23. Since Desantharis the beneficiaries under the suit Charities are incapable of being ascertained, the trust as a public one. As to whether the trust is a specific endowment, it must be granted that the two decisions relied on by the counsel for the appellant apply to the instant case. If it can be shown that there is an association with an observance of religious character whether it be connected with a math, temple or not, it would be a religious charities and any property if it is endowment for the performance of any religious charity would be a specific endowment.

24. The Charity to be performed here is the Thathirathanai service which is propitiation and offering of food to the deity at the Perumal temples and thereafter the founder intended the food to be distributed to the pilgrims. The feeding of pilgrims has been held in the aforesaid case to be a public charity and since it is associated with the offering at the Perumal Temples it partakes of a religious character also. It cannot also be denied that the pilgrims at Perumal Temples will only be Hindus.

25. The Supreme Court in the decision reported in The Commissioner, Madras Hindu Religious and Charitable Endowments, Madras v. Narayana Ayyangar and others, 1965 (2) MLJ 47 holds that to constitute association it is not necessary that the persons responsible for celebrating religious festival in a temple or math should control the administration of the charity.

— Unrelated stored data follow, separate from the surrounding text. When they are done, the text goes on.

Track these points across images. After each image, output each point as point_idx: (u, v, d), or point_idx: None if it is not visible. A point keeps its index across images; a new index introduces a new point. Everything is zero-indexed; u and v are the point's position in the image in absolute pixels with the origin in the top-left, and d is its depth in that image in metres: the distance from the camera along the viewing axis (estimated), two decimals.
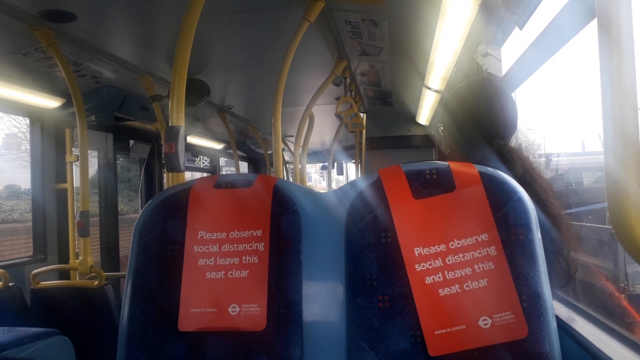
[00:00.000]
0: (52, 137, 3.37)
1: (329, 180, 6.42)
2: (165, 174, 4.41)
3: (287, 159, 7.08)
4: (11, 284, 2.73)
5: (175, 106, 1.48)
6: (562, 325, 0.99)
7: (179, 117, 1.48)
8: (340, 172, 8.82)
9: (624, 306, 5.10)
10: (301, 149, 3.73)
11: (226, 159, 7.78)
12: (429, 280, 0.90)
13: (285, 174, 6.94)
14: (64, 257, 3.30)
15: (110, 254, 4.20)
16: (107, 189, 4.29)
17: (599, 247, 5.53)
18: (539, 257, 0.90)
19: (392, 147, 5.58)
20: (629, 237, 0.69)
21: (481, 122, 1.36)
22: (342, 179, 10.16)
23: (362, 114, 4.41)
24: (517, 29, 1.93)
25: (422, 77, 3.48)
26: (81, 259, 2.91)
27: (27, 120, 3.50)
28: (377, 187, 0.98)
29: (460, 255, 0.91)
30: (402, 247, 0.93)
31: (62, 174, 3.35)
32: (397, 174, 0.98)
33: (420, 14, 2.40)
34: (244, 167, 7.47)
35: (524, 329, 0.86)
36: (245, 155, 7.19)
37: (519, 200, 0.93)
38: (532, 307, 0.87)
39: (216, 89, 3.60)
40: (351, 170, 8.89)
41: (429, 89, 3.60)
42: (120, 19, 2.41)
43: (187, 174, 1.64)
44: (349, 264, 0.96)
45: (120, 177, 5.92)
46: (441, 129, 1.50)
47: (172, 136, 1.46)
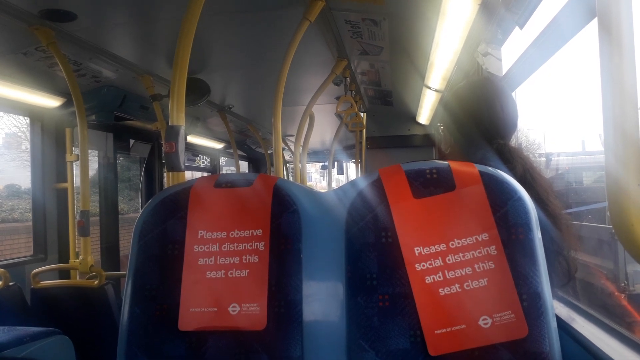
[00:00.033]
0: (52, 136, 3.36)
1: (329, 179, 6.42)
2: (165, 174, 4.41)
3: (287, 158, 7.08)
4: (11, 284, 2.73)
5: (175, 106, 1.48)
6: (562, 324, 0.99)
7: (179, 116, 1.48)
8: (340, 171, 8.82)
9: (624, 306, 5.10)
10: (301, 148, 3.72)
11: (226, 159, 7.78)
12: (429, 279, 0.90)
13: (285, 173, 6.94)
14: (64, 256, 3.30)
15: (110, 253, 4.20)
16: (108, 189, 4.29)
17: (599, 247, 5.53)
18: (539, 257, 0.90)
19: (392, 147, 5.57)
20: (630, 237, 0.70)
21: (481, 122, 1.36)
22: (342, 179, 10.16)
23: (362, 114, 4.41)
24: (517, 28, 1.93)
25: (422, 76, 3.48)
26: (81, 258, 2.91)
27: (28, 119, 3.49)
28: (377, 186, 0.98)
29: (460, 254, 0.91)
30: (402, 246, 0.93)
31: (62, 174, 3.35)
32: (397, 174, 0.98)
33: (420, 14, 2.40)
34: (244, 166, 7.47)
35: (524, 329, 0.86)
36: (245, 154, 7.19)
37: (519, 199, 0.93)
38: (532, 307, 0.87)
39: (216, 89, 3.60)
40: (351, 169, 8.89)
41: (429, 88, 3.60)
42: (120, 18, 2.41)
43: (188, 174, 1.64)
44: (349, 263, 0.96)
45: (120, 176, 5.91)
46: (441, 128, 1.50)
47: (173, 135, 1.46)
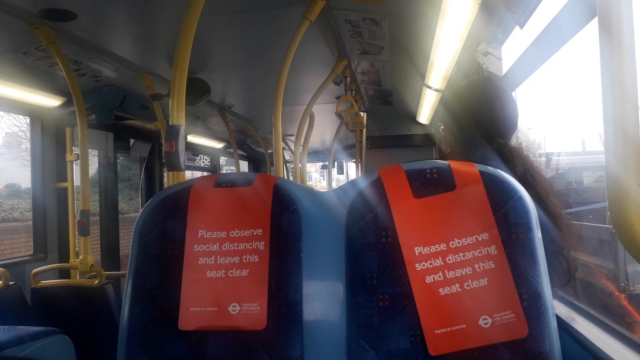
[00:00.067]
0: (52, 136, 3.36)
1: (329, 179, 6.42)
2: (165, 173, 4.41)
3: (287, 158, 7.08)
4: (11, 283, 2.73)
5: (175, 105, 1.48)
6: (563, 324, 0.99)
7: (179, 116, 1.48)
8: (340, 171, 8.82)
9: (624, 305, 5.10)
10: (301, 148, 3.72)
11: (226, 158, 7.78)
12: (429, 279, 0.90)
13: (285, 173, 6.94)
14: (64, 256, 3.30)
15: (110, 253, 4.21)
16: (108, 188, 4.30)
17: (599, 247, 5.53)
18: (540, 257, 0.90)
19: (392, 146, 5.57)
20: (630, 236, 0.69)
21: (482, 121, 1.36)
22: (342, 178, 10.16)
23: (362, 113, 4.41)
24: (517, 28, 1.93)
25: (422, 76, 3.48)
26: (81, 257, 2.91)
27: (28, 119, 3.49)
28: (378, 186, 0.98)
29: (460, 254, 0.91)
30: (403, 246, 0.93)
31: (62, 173, 3.35)
32: (398, 173, 0.98)
33: (420, 13, 2.39)
34: (244, 166, 7.47)
35: (524, 328, 0.86)
36: (245, 154, 7.19)
37: (520, 199, 0.93)
38: (532, 307, 0.87)
39: (216, 88, 3.60)
40: (351, 169, 8.89)
41: (430, 88, 3.60)
42: (120, 17, 2.41)
43: (188, 173, 1.64)
44: (349, 263, 0.96)
45: (120, 176, 5.91)
46: (441, 128, 1.50)
47: (173, 135, 1.46)
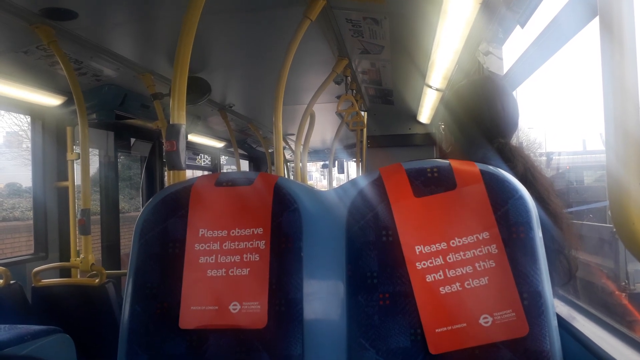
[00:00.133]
0: (53, 135, 3.37)
1: (329, 178, 6.43)
2: (166, 172, 4.42)
3: (288, 157, 7.08)
4: (12, 282, 2.73)
5: (176, 104, 1.48)
6: (563, 323, 0.99)
7: (180, 115, 1.48)
8: (341, 170, 8.83)
9: (625, 305, 5.10)
10: (302, 147, 3.72)
11: (227, 158, 7.78)
12: (429, 278, 0.90)
13: (286, 172, 6.94)
14: (65, 255, 3.31)
15: (111, 252, 4.21)
16: (108, 187, 4.30)
17: (599, 246, 5.52)
18: (540, 256, 0.90)
19: (393, 146, 5.57)
20: (631, 236, 0.69)
21: (482, 121, 1.36)
22: (342, 178, 10.16)
23: (363, 113, 4.41)
24: (518, 27, 1.93)
25: (423, 75, 3.48)
26: (82, 256, 2.91)
27: (29, 118, 3.50)
28: (378, 185, 0.98)
29: (461, 253, 0.91)
30: (403, 245, 0.93)
31: (63, 172, 3.36)
32: (398, 172, 0.98)
33: (421, 12, 2.39)
34: (244, 165, 7.48)
35: (524, 327, 0.86)
36: (246, 153, 7.20)
37: (520, 198, 0.93)
38: (532, 306, 0.87)
39: (217, 88, 3.60)
40: (352, 168, 8.90)
41: (430, 87, 3.60)
42: (121, 17, 2.41)
43: (188, 172, 1.64)
44: (350, 262, 0.96)
45: (121, 175, 5.93)
46: (442, 127, 1.50)
47: (173, 134, 1.46)
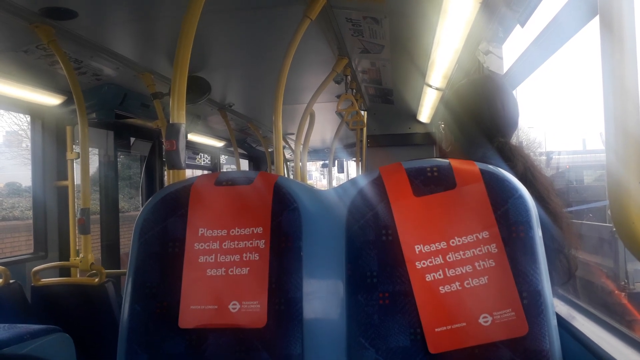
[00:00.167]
0: (53, 134, 3.36)
1: (329, 178, 6.43)
2: (166, 172, 4.41)
3: (287, 156, 7.08)
4: (12, 281, 2.73)
5: (176, 104, 1.48)
6: (563, 322, 0.99)
7: (179, 114, 1.48)
8: (340, 170, 8.82)
9: (624, 304, 5.11)
10: (302, 146, 3.72)
11: (227, 157, 7.78)
12: (429, 277, 0.90)
13: (285, 171, 6.94)
14: (64, 254, 3.30)
15: (110, 251, 4.21)
16: (108, 187, 4.30)
17: (599, 245, 5.53)
18: (540, 255, 0.90)
19: (393, 145, 5.57)
20: (630, 235, 0.69)
21: (482, 120, 1.36)
22: (342, 177, 10.16)
23: (363, 112, 4.41)
24: (518, 26, 1.92)
25: (423, 74, 3.48)
26: (82, 256, 2.91)
27: (28, 117, 3.50)
28: (378, 184, 0.98)
29: (460, 252, 0.91)
30: (403, 244, 0.93)
31: (63, 172, 3.35)
32: (398, 172, 0.98)
33: (421, 12, 2.39)
34: (244, 164, 7.48)
35: (524, 327, 0.86)
36: (246, 153, 7.20)
37: (520, 197, 0.93)
38: (532, 305, 0.87)
39: (217, 87, 3.60)
40: (352, 168, 8.89)
41: (430, 86, 3.60)
42: (121, 16, 2.41)
43: (188, 172, 1.64)
44: (350, 261, 0.96)
45: (121, 174, 5.92)
46: (442, 126, 1.50)
47: (173, 133, 1.46)
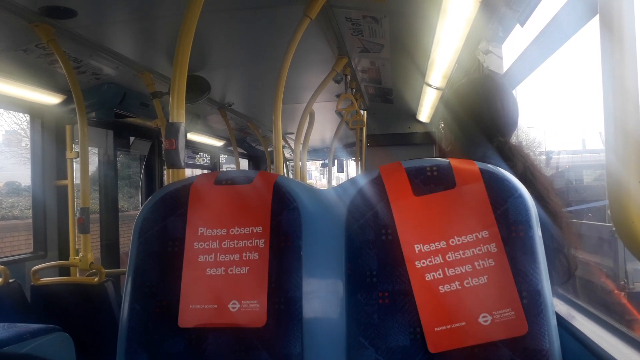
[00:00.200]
0: (52, 133, 3.36)
1: (329, 177, 6.42)
2: (165, 171, 4.41)
3: (287, 156, 7.08)
4: (11, 281, 2.73)
5: (175, 103, 1.48)
6: (562, 322, 0.99)
7: (179, 113, 1.48)
8: (340, 169, 8.83)
9: (624, 304, 5.11)
10: (301, 146, 3.72)
11: (226, 156, 7.78)
12: (429, 277, 0.90)
13: (285, 171, 6.94)
14: (64, 253, 3.30)
15: (110, 250, 4.21)
16: (108, 186, 4.29)
17: (599, 245, 5.54)
18: (539, 254, 0.90)
19: (392, 145, 5.57)
20: (630, 234, 0.70)
21: (482, 119, 1.36)
22: (342, 177, 10.16)
23: (362, 111, 4.41)
24: (518, 26, 1.92)
25: (422, 74, 3.47)
26: (81, 255, 2.90)
27: (28, 116, 3.49)
28: (378, 183, 0.98)
29: (460, 252, 0.91)
30: (403, 244, 0.93)
31: (62, 171, 3.35)
32: (398, 171, 0.98)
33: (421, 11, 2.39)
34: (244, 164, 7.47)
35: (523, 326, 0.86)
36: (245, 152, 7.19)
37: (520, 197, 0.93)
38: (532, 304, 0.87)
39: (217, 86, 3.60)
40: (351, 167, 8.89)
41: (430, 86, 3.59)
42: (120, 15, 2.41)
43: (188, 171, 1.64)
44: (349, 260, 0.96)
45: (120, 173, 5.92)
46: (442, 126, 1.50)
47: (173, 133, 1.46)
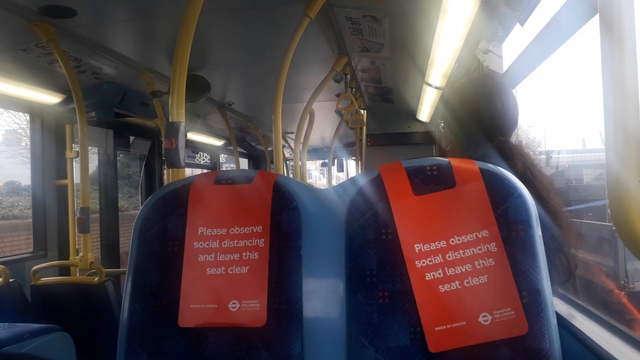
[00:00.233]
0: (52, 133, 3.36)
1: (329, 177, 6.42)
2: (165, 170, 4.41)
3: (287, 155, 7.08)
4: (11, 280, 2.73)
5: (175, 102, 1.48)
6: (562, 321, 0.99)
7: (179, 113, 1.47)
8: (340, 169, 8.83)
9: (624, 303, 5.11)
10: (301, 145, 3.72)
11: (226, 156, 7.78)
12: (429, 276, 0.90)
13: (285, 170, 6.93)
14: (64, 253, 3.30)
15: (110, 250, 4.21)
16: (108, 185, 4.29)
17: (599, 244, 5.54)
18: (539, 254, 0.90)
19: (392, 144, 5.57)
20: (630, 234, 0.69)
21: (482, 119, 1.36)
22: (342, 176, 10.15)
23: (362, 111, 4.41)
24: (518, 25, 1.92)
25: (422, 73, 3.47)
26: (81, 255, 2.90)
27: (27, 116, 3.49)
28: (378, 183, 0.98)
29: (460, 251, 0.91)
30: (403, 243, 0.93)
31: (62, 170, 3.35)
32: (398, 170, 0.98)
33: (421, 11, 2.39)
34: (244, 163, 7.47)
35: (524, 326, 0.86)
36: (245, 151, 7.19)
37: (520, 196, 0.93)
38: (532, 304, 0.87)
39: (216, 86, 3.59)
40: (351, 167, 8.89)
41: (430, 85, 3.59)
42: (120, 14, 2.41)
43: (187, 171, 1.64)
44: (349, 260, 0.96)
45: (120, 173, 5.91)
46: (442, 125, 1.50)
47: (173, 132, 1.46)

26. The founder had set apart his house and clearly intended that the income there from should be utilised for feeding pilgrims who visit temples. Therefore all the elements that are required to constitute a specific endowment are present in this case. The Sanskrit, English Dictionary (Varan Shivram Apte 1993, ed.) also defines "Ladiya" (sic) as belonging to that, his, hers, its this and (sic) "Aradhanam" inter alia as worshipping, Adoration, Propitiation (as of a deity) indicating the religious aspect of Thathiarathanai.

27. The decision relied on by the learned counsel for the respondent which related to the performance of "Abishekam" in Siva Temples will not apply to this case, since in that case there is no element of public interest or participation by the public or derivation of some benefit by the public in the performance of the Abishekam. Therefore, that decision will not help the respondent.

28. For all the aforesaid reasons we come to the conclusion that the founder of the charities had created a specific endowment for the performance of the "Thathiarathani Service" to "Desantharis" in "Perumal Temples" in Chennai and the said endowment will definitely come within the purview of the Act. It is not a private trust as claimed by the respondent in the suit filed by him.

29. The appeal is therefore allowed and the order of the learned Single Judge is setaside and O.S.No.2114 of 1981 on the file of the City Civil Court is dismissed. No Costs.